● **Directives**:
1) Answer these questions using the text about the reports and their reception on Twitter:
(a) What reason did the Leave-supporting hairdresser give for her vote?
(b) What did her daughter accuse her of?
(c) Which groups are said to dominate this strand of Twitter?
2) From the text about the reports and their reception on Twitter, transcribe the passage starting with "The Twitter response" and going on through "against its bias.".

● **Extract to read**:

The previous report featured a Leave-supporting hairdresser and her Remain-supporting client. This had no commentary. The Leave-supporting hairdresser (who sounded charming to me) did say she'd voted "for a change" and that her daughter accused her of ruining her life by voting 'Out'/ She got an unsympathetic hearing on Twitter.
The Twitter response has been intriguing. The pro-EU types and the Left and liberal-Left (who dominate this strand of Twitter) have gone for praising the reports' sympathetic coverage of the asylum seekers while mocking the stupidity of the featured Leave voters (such as that hairdresser). The pro-Brexit types, far fewer in number, have raged against its bias.

● **Material**:

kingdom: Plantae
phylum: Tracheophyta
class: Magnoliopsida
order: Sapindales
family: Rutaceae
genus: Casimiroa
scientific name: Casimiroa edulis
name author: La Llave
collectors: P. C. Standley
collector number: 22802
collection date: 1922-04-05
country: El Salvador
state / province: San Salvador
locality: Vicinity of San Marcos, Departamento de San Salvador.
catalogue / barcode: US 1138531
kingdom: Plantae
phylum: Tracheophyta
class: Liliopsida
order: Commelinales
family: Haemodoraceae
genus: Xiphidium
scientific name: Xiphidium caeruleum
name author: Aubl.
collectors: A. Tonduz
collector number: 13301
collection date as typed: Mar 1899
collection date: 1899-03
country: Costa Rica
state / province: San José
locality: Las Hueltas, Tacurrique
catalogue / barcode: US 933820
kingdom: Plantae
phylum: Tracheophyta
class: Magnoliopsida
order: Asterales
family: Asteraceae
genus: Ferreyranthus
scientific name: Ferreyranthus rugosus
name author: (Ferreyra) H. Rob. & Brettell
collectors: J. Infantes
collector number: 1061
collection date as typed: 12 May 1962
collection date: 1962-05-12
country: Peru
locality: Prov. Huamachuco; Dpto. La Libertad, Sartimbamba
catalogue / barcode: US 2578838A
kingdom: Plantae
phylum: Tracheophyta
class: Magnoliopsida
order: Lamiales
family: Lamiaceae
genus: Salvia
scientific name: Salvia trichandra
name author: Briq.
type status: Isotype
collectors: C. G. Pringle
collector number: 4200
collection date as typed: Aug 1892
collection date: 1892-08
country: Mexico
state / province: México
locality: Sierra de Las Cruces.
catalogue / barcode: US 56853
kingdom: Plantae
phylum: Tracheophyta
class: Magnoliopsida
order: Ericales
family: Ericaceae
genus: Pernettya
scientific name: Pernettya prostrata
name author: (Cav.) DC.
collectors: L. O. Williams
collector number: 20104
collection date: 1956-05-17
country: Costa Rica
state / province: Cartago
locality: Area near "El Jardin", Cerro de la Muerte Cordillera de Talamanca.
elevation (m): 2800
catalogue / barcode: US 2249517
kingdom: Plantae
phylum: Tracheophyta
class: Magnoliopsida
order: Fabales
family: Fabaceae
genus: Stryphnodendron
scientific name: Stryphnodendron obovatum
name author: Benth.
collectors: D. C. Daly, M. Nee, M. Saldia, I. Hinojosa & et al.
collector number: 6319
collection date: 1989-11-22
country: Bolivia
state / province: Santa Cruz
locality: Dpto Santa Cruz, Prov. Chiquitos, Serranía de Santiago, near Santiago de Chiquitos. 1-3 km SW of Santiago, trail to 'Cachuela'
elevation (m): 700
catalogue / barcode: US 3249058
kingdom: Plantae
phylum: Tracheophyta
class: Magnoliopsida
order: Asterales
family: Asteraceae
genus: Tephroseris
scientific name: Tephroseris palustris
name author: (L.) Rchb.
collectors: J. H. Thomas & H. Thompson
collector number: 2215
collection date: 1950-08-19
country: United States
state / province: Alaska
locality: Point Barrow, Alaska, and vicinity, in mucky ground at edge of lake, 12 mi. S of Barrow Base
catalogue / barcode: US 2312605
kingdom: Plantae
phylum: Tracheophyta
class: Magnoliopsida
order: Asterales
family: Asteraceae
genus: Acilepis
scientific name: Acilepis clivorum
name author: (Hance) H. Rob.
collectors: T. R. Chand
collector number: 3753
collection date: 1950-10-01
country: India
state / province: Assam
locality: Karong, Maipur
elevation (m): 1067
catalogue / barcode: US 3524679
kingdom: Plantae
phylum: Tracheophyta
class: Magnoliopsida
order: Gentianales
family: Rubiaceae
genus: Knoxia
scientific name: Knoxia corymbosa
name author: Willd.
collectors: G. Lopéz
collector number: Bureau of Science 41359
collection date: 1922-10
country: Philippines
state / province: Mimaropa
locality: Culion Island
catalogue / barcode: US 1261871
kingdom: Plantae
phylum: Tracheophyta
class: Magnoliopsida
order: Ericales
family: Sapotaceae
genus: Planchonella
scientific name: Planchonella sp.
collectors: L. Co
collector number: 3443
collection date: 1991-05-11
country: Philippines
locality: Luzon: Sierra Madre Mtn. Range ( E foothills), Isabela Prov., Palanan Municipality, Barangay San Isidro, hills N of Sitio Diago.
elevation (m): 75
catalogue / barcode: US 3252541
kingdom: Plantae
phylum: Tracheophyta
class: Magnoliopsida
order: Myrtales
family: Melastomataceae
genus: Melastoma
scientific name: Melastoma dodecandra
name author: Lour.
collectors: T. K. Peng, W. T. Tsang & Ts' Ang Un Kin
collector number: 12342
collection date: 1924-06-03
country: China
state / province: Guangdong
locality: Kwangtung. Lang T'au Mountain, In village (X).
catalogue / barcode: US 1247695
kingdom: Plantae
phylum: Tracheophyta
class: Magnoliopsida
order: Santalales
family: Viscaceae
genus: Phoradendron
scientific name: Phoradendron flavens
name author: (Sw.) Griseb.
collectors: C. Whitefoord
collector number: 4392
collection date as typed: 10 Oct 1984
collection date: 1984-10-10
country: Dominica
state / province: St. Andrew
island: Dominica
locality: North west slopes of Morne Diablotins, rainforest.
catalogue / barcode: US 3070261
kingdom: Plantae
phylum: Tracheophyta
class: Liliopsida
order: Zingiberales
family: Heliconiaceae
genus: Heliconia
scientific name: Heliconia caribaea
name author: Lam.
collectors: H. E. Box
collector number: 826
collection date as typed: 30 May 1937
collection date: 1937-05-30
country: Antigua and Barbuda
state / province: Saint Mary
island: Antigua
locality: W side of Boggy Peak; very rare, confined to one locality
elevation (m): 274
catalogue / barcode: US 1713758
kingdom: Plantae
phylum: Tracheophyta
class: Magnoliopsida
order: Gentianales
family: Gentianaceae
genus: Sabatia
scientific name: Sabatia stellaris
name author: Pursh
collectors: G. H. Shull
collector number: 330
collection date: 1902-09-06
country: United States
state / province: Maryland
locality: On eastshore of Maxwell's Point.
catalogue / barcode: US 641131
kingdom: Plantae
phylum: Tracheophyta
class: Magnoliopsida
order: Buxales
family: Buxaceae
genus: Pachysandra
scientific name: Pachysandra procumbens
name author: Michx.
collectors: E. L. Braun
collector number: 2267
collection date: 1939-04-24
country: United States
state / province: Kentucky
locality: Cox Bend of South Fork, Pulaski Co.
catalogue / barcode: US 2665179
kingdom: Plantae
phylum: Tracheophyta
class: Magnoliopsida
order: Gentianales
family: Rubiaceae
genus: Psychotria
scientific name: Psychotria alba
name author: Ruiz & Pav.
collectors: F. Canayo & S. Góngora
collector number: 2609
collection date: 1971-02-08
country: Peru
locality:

● **Response list**:
1)
(a) She said she voted "for a change."
(b) Her daughter accused her of ruining her life by voting 'Out'.
(c) The pro-EU types and the Left and liberal-Left.

2)
The Twitter response has been intriguing. The pro-EU types and the Left and liberal-Left (who dominate this strand of Twitter) have gone for praising the reports' sympathetic coverage of the asylum seekers while mocking the stupidity of the featured Leave voters (such as that hairdresser). The pro-Brexit types, far fewer in number, have raged against its bias.